# iPhone Indexing and ‘No music files found’



## Phalanx (Oct 28, 2017)

put music on your iphone.


----------



## ProDigit (Aug 31, 2015)

does your entertainment system play back Iphone formats? (m4a, aac, ...)?


----------



## Rivergoer (Mar 30, 2017)

.Cody said:


> How to fix this?


Seems like a few iOS versions ago, iTunes and MyLink do not always connect consistently. 

In addition to the “Indexing” issue, mine frequently defaults to playing music in alphabetical order, ignoring the previously selected playlist and song paused at last shutdown.

For your issue:

1) Make sure all (or most all) open iPhone apps in background are closed
2) Close iTunes
3) Power off radio
4) Restart iTunes and power on radio

If that doesn’t work, clear all cookies/apps, power off the iPhone completely, shut off the car, exit and close the door. Then try it all over again.

One of the two above processes usually ‘resets’ the whole shootin’ match.

If anyone has figured out how to prevent this stuff to begin with I’m all ears.


----------



## StLouisCPhT (Sep 13, 2015)

Interesting... I've never encountered this issue before, before or after upgrading to mylink. Not even in all the swap out tests I did with different year sw/hw builds.

Talk to GM and make certain that your radio systems are up to date on their firmware.
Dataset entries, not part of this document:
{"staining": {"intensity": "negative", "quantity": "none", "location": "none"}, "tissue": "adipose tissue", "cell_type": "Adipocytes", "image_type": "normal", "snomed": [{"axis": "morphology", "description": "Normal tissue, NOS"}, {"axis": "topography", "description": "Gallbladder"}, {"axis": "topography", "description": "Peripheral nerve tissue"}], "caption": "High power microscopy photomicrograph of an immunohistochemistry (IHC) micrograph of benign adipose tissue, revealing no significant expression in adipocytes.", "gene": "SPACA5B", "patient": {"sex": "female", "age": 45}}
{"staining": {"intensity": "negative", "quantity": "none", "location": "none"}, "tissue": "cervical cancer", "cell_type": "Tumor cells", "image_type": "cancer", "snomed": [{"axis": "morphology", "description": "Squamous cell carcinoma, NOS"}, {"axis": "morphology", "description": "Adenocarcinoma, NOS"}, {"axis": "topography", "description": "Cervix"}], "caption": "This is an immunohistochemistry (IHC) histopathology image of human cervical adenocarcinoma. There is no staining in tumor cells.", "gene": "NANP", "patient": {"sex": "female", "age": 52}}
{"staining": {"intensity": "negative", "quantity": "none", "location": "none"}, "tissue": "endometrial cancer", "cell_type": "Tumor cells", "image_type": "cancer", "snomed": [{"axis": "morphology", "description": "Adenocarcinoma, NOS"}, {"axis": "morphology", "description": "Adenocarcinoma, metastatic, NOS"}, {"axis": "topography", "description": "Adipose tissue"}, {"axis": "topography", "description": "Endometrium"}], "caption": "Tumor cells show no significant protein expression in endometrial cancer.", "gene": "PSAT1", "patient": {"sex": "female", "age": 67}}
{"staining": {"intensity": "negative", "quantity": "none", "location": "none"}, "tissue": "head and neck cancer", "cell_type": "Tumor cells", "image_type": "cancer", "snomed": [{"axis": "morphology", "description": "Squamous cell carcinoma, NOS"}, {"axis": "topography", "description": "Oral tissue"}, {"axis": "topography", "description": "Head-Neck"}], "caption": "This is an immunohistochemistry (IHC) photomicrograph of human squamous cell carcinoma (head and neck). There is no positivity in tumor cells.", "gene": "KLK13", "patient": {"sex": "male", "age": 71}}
.Cody, this is especially true for you. I'm assuming that you have a Canadian Cruze since you have a Vancouver, BC location. Those radios have slightly different software than the US ones and might have more incompatibility with newer iOS releases than US radios as they get older. What year is your cruze?


----------



## .Cody (Sep 1, 2013)

Phalanx said:


> put music on your iphone.


Yup, this was the fix for it. Had to sync at least 1 song from iTunes onto my iPhone.


----------



## Blasirl (Mar 31, 2015)

Thanks for following up on this. As corny as it sounds, write a small HowTo: on this. Since you know it intimately now. Read this How-To: Write a Tutorial and put it here: Gen1 Audio/Electrical Tutorials


----------



## .Cody (Sep 1, 2013)

Blasirl said:


> Thanks for following up on this. As corny as it sounds, write a small HowTo: on this. Since you know it intimately now. Read this How-To: Write a Tutorial and put it here: Gen1 Audio/Electrical Tutorials


This is what Marisa in the cruzetalk fb wrote:

You need to have a song, legit any song on your phone. When you plug in it'll automatically start playing that song and you can go into Spotify and start your music. It's frigging stupid but it's the only way. I have one single song I bought on my iPhone just so I can use Spotify.


----------



## StLouisCPhT (Sep 13, 2015)

.Cody said:


> This is what Marisa in the cruzetalk fb wrote:
> 
> You need to have a song, legit any song on your phone. When you plug in it'll automatically start playing that song and you can go into Spotify and start your music. It's frigging stupid but it's the only way. I have one single song I bought on my iPhone just so I can use Spotify.



You shouldn't have had to do it that way. I just tested it for myself without any music files on my iphone 8 and I didn't get that error and I was able to use spotify fine as well as the Bison 1660 app. I think your issue is actually caused by the firmware version installed on your radio.


----------